NEW YORK (AP) -- The bright sunny morning that started New York Fashion Week on Thursday didn't keep an evening shade from falling on the runway at BCBG Max Azria, the first major collection to give a glimpse of how fall style is shaping up.
There was a continuation of the colorblocking trend that's already making its way to red carpets and magazine covers for the spring season, but neon pink became a muted coral here, and purple a mellow merlot.
Embellishment was sparse in the collection designed by Max Azria and his wife Lubov, with the emphasis on geometric shapes, intricate pleats and unexpected mixes of fabrics, including several pieces with patchwork-style pieces of recycled-but-real fur.
In the notes prepared for the retailers, editors and stylists who descended upon Lincoln Center's Mercedes-Benz Fashion Week tents for the first of eight days of previews, the Azrias said they were using the palette and textures "to add character."
It seems a continuation of the effort the designers have made in the last few seasons to elevate the brand to a more sophisticated, restrained -- and more expensive? -- level.
Aiming for "an artful proposition," they used an elongated silhouette in the spirit of the Bauhaus, an influential German school in the 1920s that taught a design style integrating crafts and fine arts.
This worked well for the everyday pieces, including colorblocked trenchcoats and a simple T-shirt style shift. Adding airy sheer panels to an otherwise slim-cut and shorter dress was a nice twist.
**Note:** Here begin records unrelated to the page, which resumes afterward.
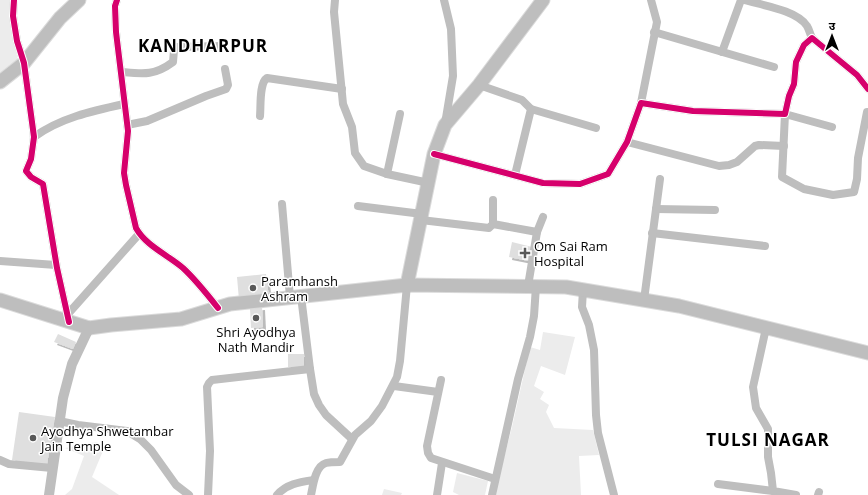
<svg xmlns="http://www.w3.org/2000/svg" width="868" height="495" font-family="'Open Sans','Noto Sans Devanagari',sans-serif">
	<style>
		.green { fill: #ececec }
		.building { fill: #dfdfdf; filter: url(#shadow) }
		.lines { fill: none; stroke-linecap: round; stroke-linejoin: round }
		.primary-casing { stroke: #dbdbdb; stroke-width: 15 }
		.minor { stroke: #bebebe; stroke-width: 8 }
		.tertiary { stroke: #bebebe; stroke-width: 10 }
		.primary { stroke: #bebebe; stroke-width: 13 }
		.cycleway-casing { stroke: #fff; stroke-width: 8 }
		.cycleway { stroke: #d6006c; stroke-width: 6 }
		.poi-dot { fill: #595959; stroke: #fff; stroke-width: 1.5 }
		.labels { text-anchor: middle; stroke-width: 3; stroke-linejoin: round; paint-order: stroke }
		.poi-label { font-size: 13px; fill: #000; stroke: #fff; text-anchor: start }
		.district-label { font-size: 17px; font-weight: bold; letter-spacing: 1px; fill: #000; stroke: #fff }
	</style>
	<defs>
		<filter id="shadow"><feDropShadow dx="3" dy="3" stdDeviation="0" flood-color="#0004"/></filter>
	</defs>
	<rect width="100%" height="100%" fill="#fff"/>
	<g class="green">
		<path d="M 0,0 L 10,0 L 13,37 L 19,65 L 0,79 Z"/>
		<path d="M 543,332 L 575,337 L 565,375 L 541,366 L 534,386 L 544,392 L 540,399 L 549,405 L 546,412 L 554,428 L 593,430 L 599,455 L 579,456 L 581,495 L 496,495 L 498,481 L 512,427 L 530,347 L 540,350 Z"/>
		<path d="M 96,442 L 105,446 L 92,477 L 119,495 L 65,495 L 72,489 L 84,456 L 65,448 Z"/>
		<path d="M 457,473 L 488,481 L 485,495 L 459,495 L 453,492 Z"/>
		<path d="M 384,489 L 402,493 L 401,495 L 382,495 Z"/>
	</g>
	<g class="building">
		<path d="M 512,242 L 532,247 L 529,261 L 509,257 Z"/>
		<path d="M 266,274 L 269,298 L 239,300 L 237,277 Z"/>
		<path d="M 262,307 L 263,327 L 251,328 L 250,308 Z"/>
		<path d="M 58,334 L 76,342 L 73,349 L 54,342 Z"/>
		<rect x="288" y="354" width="16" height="13"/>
		<path d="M 19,412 L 55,417 L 47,464 L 12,460 Z"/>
	</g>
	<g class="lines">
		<defs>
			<g id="primary">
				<path d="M 0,82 L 24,63 L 60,18 L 79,0"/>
				<path d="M 407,285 L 434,154 L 445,125 L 479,85 L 543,0"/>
				<path d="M 0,300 L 89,328 L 111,325 L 181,319 L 230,304 L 407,285 L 566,287 L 679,306 L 868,353"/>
			</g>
		</defs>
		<use href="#primary" class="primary-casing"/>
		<g class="minor">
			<path d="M 14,0 L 13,16 L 17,41 L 24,63 L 34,137 L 31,159 L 26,171 L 31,177 L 43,184 L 57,268 L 69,322"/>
			<path d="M 117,0 L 115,6 L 116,32 L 128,131 L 124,173 L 126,185 L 136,228 C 146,246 168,255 183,268 C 196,280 207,294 218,308"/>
			<path d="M 335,0 L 334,12 L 343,104 L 352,127 L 355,153 L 364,166 L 387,174 L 429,183"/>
			<path d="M 444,0 L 451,29 L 453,76 L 445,124"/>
			<path d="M 744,0 C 761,5 797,10 807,26 C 809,29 810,34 812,38"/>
			<path d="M 654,32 L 774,67"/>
			<path d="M 722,52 L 741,0"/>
			<path d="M 122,72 C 143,74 154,76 173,62 L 174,50 L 177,47 L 223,46"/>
			<path d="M 479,85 L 522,100 L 531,109 L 515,175"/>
			<path d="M 641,103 L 657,22 L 651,0"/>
			<path d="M 531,109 L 596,128"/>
			<path d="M 260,116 C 261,106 259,83 267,78 L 342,89"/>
			<path d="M 127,125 L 147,121 L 206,96 L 226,89 L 228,85 L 225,69"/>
			<path d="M 832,127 L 785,114 L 782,177 L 804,189 L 833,195 L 854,192 L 857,179 L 858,158 L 867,112 L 868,112"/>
			<path d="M 34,137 C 60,118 92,111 124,104"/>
			<path d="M 627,142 L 719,166 L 729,165 L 737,162 L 755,146 L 759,145 L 784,146"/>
			<path d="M 434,154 L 543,183 L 580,184 L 608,174 L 627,142 L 641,103 L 693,111 L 785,114 L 789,96 L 794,84 L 796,62 L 804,45 L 812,38 L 857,75 L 868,89"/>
			<path d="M 387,174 L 400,114"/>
			<path d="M 282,204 L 290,297"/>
			<path d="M 358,206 L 422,214"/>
			<path d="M 656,209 L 715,210"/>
			<path d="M 421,220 L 489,228 L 493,224 L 493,200"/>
			<path d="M 493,224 L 537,232"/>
			<path d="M 652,233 L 765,246"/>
			<path d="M 0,261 L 56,265"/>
			<path d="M 528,286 L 537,232 L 543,217"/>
			<path d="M 583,290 L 582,307 L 589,325 L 594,350 L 596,415 L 598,433 L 614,495"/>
			<path d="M 301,296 L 310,369 L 314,394 L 319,405 L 326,415 L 352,439"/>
			<path d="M 644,300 L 660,179"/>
			<path d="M 67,315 L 139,234"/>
			<path d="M 766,328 L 753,387 L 756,408 L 768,429 L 768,457 L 771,473 L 773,491 L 796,495"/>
			<path d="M 441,380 L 427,446 L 428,453 L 431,458 L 495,479"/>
			<path d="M 394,386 L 438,392"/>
			<path d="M 59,421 L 78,425 L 127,431 L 140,439 L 151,450 L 176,485 L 189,495"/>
			<path d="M 0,460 L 9,464 L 52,468"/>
			<path d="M 718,484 L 773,491"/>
			<path d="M 208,495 L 210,451 L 207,387 L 209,383 L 212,380 L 310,369"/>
			<path d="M 277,495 C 286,484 300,482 313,480"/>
			<path d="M 311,495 C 313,486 315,466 326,463 C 330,462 335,462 340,462 L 355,435 L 371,421 L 382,406 L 397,377 L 400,361 L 407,285"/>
			<path d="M 437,495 L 442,463"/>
			<path d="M 492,495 L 518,379 L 530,337 L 534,316 L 536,286"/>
			<path d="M 818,495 L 819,492"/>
		</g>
		<path class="tertiary" d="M 49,495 L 63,398 L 72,364 L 89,328"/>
		<use href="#primary" class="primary"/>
		<defs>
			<g id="cycleway">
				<path d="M 14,0 L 13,16 L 17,41 L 24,63 L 34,137 L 31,159 L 26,171 L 31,177 L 43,184 L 57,268 L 69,322"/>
				<path d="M 117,0 L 115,6 L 116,32 L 128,131 L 124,173 L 126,185 L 136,228 C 146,246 168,255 183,268 C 196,280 207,294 218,308"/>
				<path d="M 434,154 L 543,183 L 580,184 L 608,174 L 627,142 L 641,103 L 693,111 L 785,114 L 789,96 L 794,84 L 796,62 L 804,45 L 812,38 L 857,75 L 868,89"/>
			</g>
		</defs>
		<use href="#cycleway" class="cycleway-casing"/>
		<use href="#cycleway" class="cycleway"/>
	</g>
	<g class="poi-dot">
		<path d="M523 247h4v4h4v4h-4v4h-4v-4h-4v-4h4z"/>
		<circle cx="253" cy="288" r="4"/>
		<circle cx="256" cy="318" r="4"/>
		<circle cx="33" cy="438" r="4"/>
	</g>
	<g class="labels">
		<g class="poi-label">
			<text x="534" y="251">Om Sai Ram<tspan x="534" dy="15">Hospital</tspan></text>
			<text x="261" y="286">Paramhansh<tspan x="261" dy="15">Ashram</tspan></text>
			<text x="256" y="337" text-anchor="middle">Shri Ayodhya<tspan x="256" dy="15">Nath Mandir</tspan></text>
			<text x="41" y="436">Ayodhya Shwetambar<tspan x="41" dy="15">Jain Temple</tspan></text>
		</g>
		<g class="district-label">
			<text x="203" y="52">KANDHARPUR</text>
			<text x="768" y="446">TULSI NAGAR</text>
		</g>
	</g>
	<g transform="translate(832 36)" stroke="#ffffff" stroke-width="3" paint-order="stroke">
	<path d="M0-3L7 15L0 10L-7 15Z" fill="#000000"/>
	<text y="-6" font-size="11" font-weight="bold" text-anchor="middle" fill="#000000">उ</text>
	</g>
</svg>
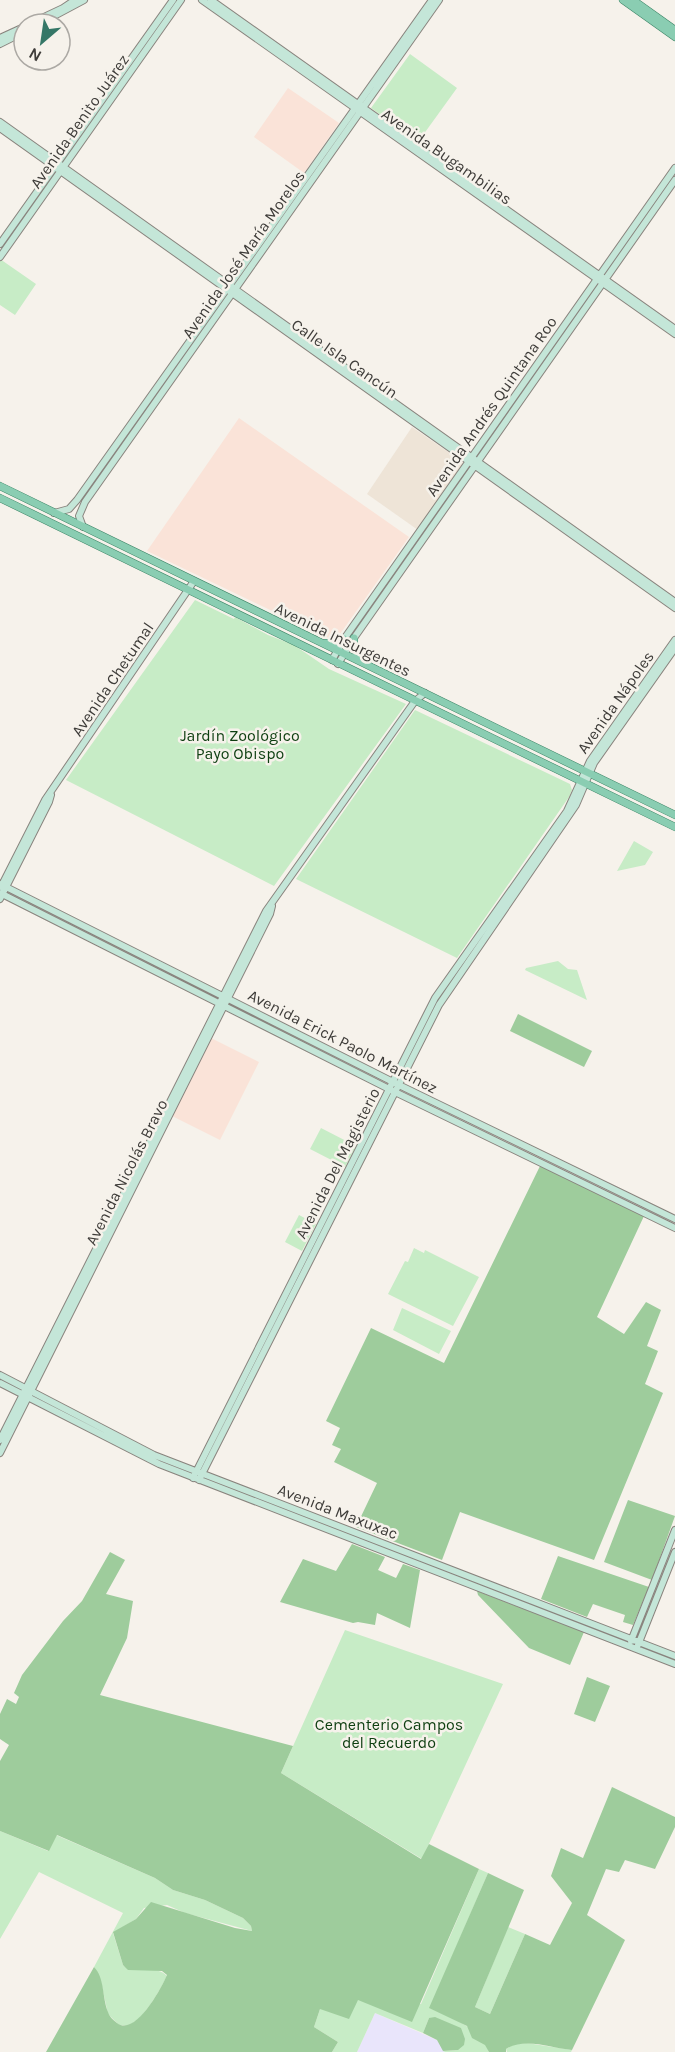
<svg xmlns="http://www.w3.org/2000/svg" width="675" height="2052" font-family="Karla,sans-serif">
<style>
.built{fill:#eee4d7}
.industrial{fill:#e9e5fb}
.education{fill:#fae3d8}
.green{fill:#c7ecc6}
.forest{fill:#9ecc9c}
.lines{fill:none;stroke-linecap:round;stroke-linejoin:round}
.secondary-casing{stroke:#89847e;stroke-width:8}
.primary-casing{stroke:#3d8466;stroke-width:8}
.secondary{stroke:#c4e6d8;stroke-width:6}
.primary{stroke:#8acdb2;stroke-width:7}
.labels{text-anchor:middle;stroke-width:5;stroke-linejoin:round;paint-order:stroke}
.street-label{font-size:16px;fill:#3e3c39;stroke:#f6f2eb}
.park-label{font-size:16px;fill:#0e3f11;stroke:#f6f2eb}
</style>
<rect width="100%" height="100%" fill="#f6f2eb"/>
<path class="built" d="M412,427L464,463L418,530L367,494Z"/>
<path class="industrial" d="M375,2013L437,2040L445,2052H357Z"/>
<path class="education" d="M288,88L339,123L304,173L254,137Z
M239,418L409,537L335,641L147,551Z
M211,1038L259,1062L220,1140L172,1116Z"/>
<path class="green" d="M410,54L457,88L418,142L371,108Z
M0,259L36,284L15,315L0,305Z
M195,600L234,619L235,617L268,635L294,645L329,669L406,704L274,886L66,780Z
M415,710L570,784L572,790L569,797L457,958L296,879Z
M634,841L653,852L645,865L617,871Z
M558,961L568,969L577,970L587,1000L525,970L526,968Z
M321,1128L356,1146L345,1167L310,1149Z
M299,1215L316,1224L302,1251L285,1242Z
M414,1248L424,1253L425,1250L479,1277L453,1326L388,1294L405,1261L408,1262Z
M402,1308L451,1331L439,1354L393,1330Z
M345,1630L503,1684L422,1859L281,1773Z
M0,1831L48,1851L56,1835L155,1878L173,1890L205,1900L243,1918L251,1926L252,1931L185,1913L167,1905L144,1908L136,1919L113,1933L123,1965C136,1976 155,1963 167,1976C161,1988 142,2023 128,2025C125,2026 122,2025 119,2025L108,2014L101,1982L94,1967L123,1913L39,1872L0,1939Z
M479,1869L488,1873L430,2008C450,2017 482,2029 489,2052H445L443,2051L458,2050L429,2018L423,2033L375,2013L357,2052H332L338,2042L314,2027L320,2009L358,2000L421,2004Z
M508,1927L525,1934L490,2014L475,2007Z
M527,2043L572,2050L571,2052H507L506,2049L514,2044Z"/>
<path class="forest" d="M518,1014L592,1051L584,1067L510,1031Z
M540,1166L644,1216L597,1317L624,1334L646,1302L661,1310L647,1346L658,1351L645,1384L663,1393L594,1560L460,1512L442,1560L356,1527L377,1483L334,1462L341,1449L332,1445L340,1428L326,1421L371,1328L444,1363Z
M628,1500L675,1516L652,1580L604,1562Z
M352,1544L385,1557L378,1570L396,1578L403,1564L420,1570L410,1628L377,1613L375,1625L358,1622L353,1623L280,1602L303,1559L336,1571Z
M110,1552L125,1560L106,1594L133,1601L127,1638L100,1695L293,1746L281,1773L421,1859L429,1844L479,1869L412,2022L358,2000L349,2019L320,2009L314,2027L338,2042L332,2052H46L94,1967C105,1978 102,1998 108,2012C109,2016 113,2020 117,2023C135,2037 161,1989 167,1975L162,1971L128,1970L123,1965L113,1932L136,1919L151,1902L235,1928L252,1931L251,1926L243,1918L205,1900L173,1890L155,1878L57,1835L49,1851L0,1831V1761L9,1745L0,1739V1714L7,1699L16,1704L19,1697L14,1693L22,1675L63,1621L82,1601Z
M558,1556L649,1587L633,1625L623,1622L625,1615L593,1604L587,1617L541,1599Z
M477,1591L584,1632L570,1665L529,1648L478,1595Z
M587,1677L610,1686L595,1722L574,1714Z
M612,1787L675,1817V1827L655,1869L625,1860L619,1872L606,1869L587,1915L625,1940L572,2050C551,2048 525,2037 506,2049V2052H489L485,2045L472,2038L467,2026L429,2008L488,1873L524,1890L475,2007L490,2014L525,1934L550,1945L572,1903L551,1876L561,1848L583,1858Z
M435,2017L461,2028L465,2039L464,2045L458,2050L443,2051L437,2040L423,2033L429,2018Z"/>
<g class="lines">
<g class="secondary-casing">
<path id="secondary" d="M202,0L675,334
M211,0L675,329
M29,24L63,8L75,0
M39,24L84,0
M0,38L24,27
M0,44L24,32
M0,122L675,602
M0,128L675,608
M0,244L173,0
M0,257L181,0
M54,513L69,509L77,500L432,0
M83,527L79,516L85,502L439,0
M332,660L344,639L675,168
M338,664L354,638L675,180
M0,884L399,1085L675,1219
M1,887L45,800L194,581
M0,893L395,1092L675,1228
M0,899L49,802L51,795
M0,1375L154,1455L675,1656
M0,1383L159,1464L675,1664
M0,1440L266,911L415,701L425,693
M0,1453L270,914L272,906
M193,1478L435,998L567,811L590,761L675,640
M199,1480L439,1005L576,805L594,763L675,648
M631,1641L675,1530
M638,1645L675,1552"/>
</g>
<g class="primary-casing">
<path id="primary" d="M623,0L675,37
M633,0L675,30
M0,486L675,815
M0,498L675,827
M354,638V649L363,662
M324,643H336L344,639"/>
</g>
<use href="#secondary" class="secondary"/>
<use href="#primary" class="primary"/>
</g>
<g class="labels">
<g class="street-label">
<text transform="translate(79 121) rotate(-55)" y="6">Avenida Benito Juárez</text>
<text transform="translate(447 156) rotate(35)" y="6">Avenida Bugambilias</text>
<text transform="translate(243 254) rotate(-55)" y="6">Avenida José María Morelos</text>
<text transform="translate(345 358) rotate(35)" y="6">Calle Isla Cancún</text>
<text transform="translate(491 406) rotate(-55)" y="6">Avenida Andrés Quintana Roo</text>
<text transform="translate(343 639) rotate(26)" y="6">Avenida Insurgentes</text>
<text transform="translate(112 679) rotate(-56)" y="6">Avenida Chetumal</text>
<text transform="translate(615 702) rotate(-55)" y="6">Avenida Nápoles</text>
<text transform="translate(343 1041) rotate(27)" y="6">Avenida Erick Paolo Martínez</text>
<text transform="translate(337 1163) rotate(-63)" y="6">Avenida Del Magisterio</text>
<text transform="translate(126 1172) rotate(-63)" y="6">Avenida Nicolás Bravo</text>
<text transform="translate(338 1511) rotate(21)" y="6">Avenida Maxuxac</text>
</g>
<g class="park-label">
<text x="240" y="741">Jardín Zoológico<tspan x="240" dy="18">Payo Obispo</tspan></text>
<text x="389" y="1730">Cementerio Campos<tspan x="389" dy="18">del Recuerdo</tspan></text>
</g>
</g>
<g transform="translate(42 42) rotate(209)"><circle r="28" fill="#f6f2eb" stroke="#aca9a4" stroke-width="1.5"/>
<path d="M0-4.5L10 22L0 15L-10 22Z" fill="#357767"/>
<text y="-9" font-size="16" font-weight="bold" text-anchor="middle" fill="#3e3c39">N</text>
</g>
</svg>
BCBG often puts jumpsuits on the runway, too, and they look great in photographs, making the models look even longer and leaner, but it's still not an item you see much of on real people -- not even in these fashion-forward front rows.
Model Erin Wasson sat on the other side of the catwalk at BCBG, saying she had "come full circle" sitting there. Still, she was working -- with a 5:45 a.m. wake-up so she could have hair and makeup done before slews of backstage interviews.